The many Merritt, BC, residents still out of their homes due to flooding won’t be able to return until Friday at the earliest.

The City of Merritt posted an update Tuesday saying that an atmospheric river storm that hit Tuesday and a high flood risk means it can’t yet say for certain whether residents can access their properties on Friday, December 3.

“Infrastructure is still greatly impacted and crews continue to work on flushing and sampling our water system to ensure the system is safe for Merritt residents,” the City said. “If water overtops the banks and flooding occurs, then the infrastructure may once again be affected and plans to allow the return of residents … may be set back.”
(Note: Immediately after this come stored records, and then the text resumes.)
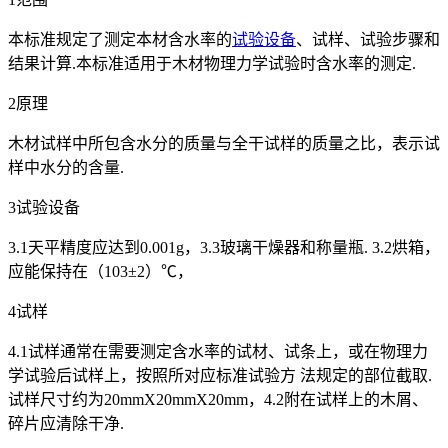
本标准规定了测定本材含水率的
试验设备
、试样、试验步骤和
结果计算.本标准适用于木材物理力学试验时含水率的测定.
2原理
木材试样中所包含水分的质量与全干试样的质量之比，表示试
样中水分的含量.
3试验设备
3.1天平精度应达到0.001g，3.3玻璃干燥器和称量瓶. 3.2烘箱，
应能保持在（103±2）℃，
4试样
4.1试样通常在需要测定含水率的试材、试条上，或在物理力
学试验后试样上，按照所对应标准试验方 法规定的部位截取.
试样尺寸约为20mmX20mmX20mm，4.2附在试样上的木屑、
碎片应清除干净.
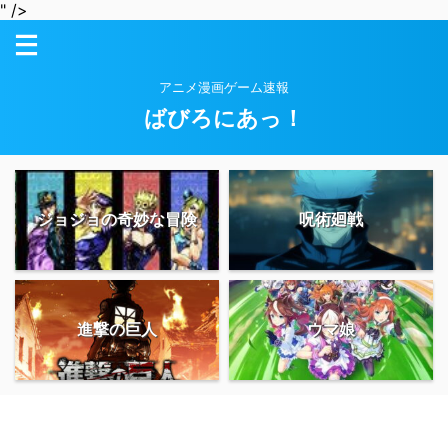
" />
アニメ漫画ゲーム速報
ばびろにあっ！
ジョジョの奇妙な冒険
呪術廻戦
進撃の巨人
ウマ娘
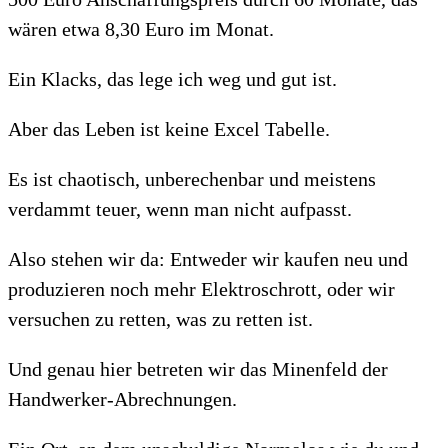
wären etwa 8,30 Euro im Monat.
Ein Klacks, das lege ich weg und gut ist.
Aber das Leben ist keine Excel Tabelle.
Es ist chaotisch, unberechenbar und meistens
verdammt teuer, wenn man nicht aufpasst.
Also stehen wir da: Entweder wir kaufen neu und
produzieren noch mehr Elektroschrott, oder wir
versuchen zu retten, was zu retten ist.
Und genau hier betreten wir das Minenfeld der
Handwerker-Abrechnungen.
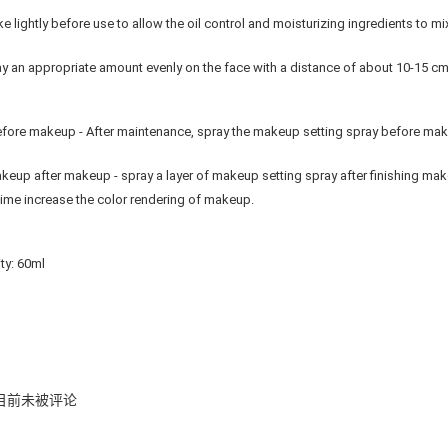
ke lightly before use to allow the oil control and moisturizing ingredients to mi
ay an appropriate amount evenly on the face with a distance of about 10-15 cm
fore makeup - After maintenance, spray the makeup setting spray before mak
keup after makeup - spray a layer of makeup setting spray after finishing makeu
ime increase the color rendering of makeup.
ty: 60ml
目前未被评论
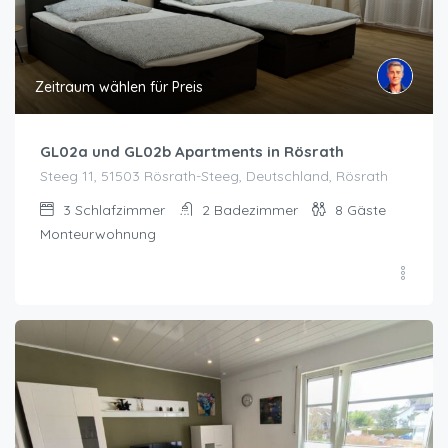
Zeitraum wählen für Preis
GL02a und GL02b Apartments in Rösrath
Steeg 11, 51503 Rösrath-Steeg, Deutschland, Rösrath
3
Schlafzimmer
2
Badezimmer
8
Gäste
Monteurwohnung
Merritt is allowing residents back in phases, and residents in Phase 1 and Phase 2 areas were allowed to go home on November 27. Some Phase 3 people were allowed daytime access this week, but that was paused for Tuesday’s heavy storm.

Friday could see Phase 4 of returns begin, but it’s contingent on weather and Coldwater River levels.

Merritt evacuation

Residents of the northern purple zone were allowed back on November 27, but there’s still an evacuation order for the pink zone on the south side. Those residents are allowed daytime access only when weather permits. (City of Merritt)

BC’s River Forecast Centre issued a flood warning for the Coldwater River at Merritt on Wednesday morning, saying overnight temperatures increased significantly, which will lead to snow melt on the mountains surrounding the town.

In addition, another 70 millimetres of rain is forecast to hit the nearby Coquihalla Highway and Coquihalla Summit. That rain is expected to spill over and raise the Coldwater River and other Interior watersheds.

“These rivers are still recovering from the recent peak on Monday from the second storm … they are expected to be even flashier and rise higher than this past weekend.”

People are advised to stay away from fast-flowing rivers and potentially unstable riverbanks at this time.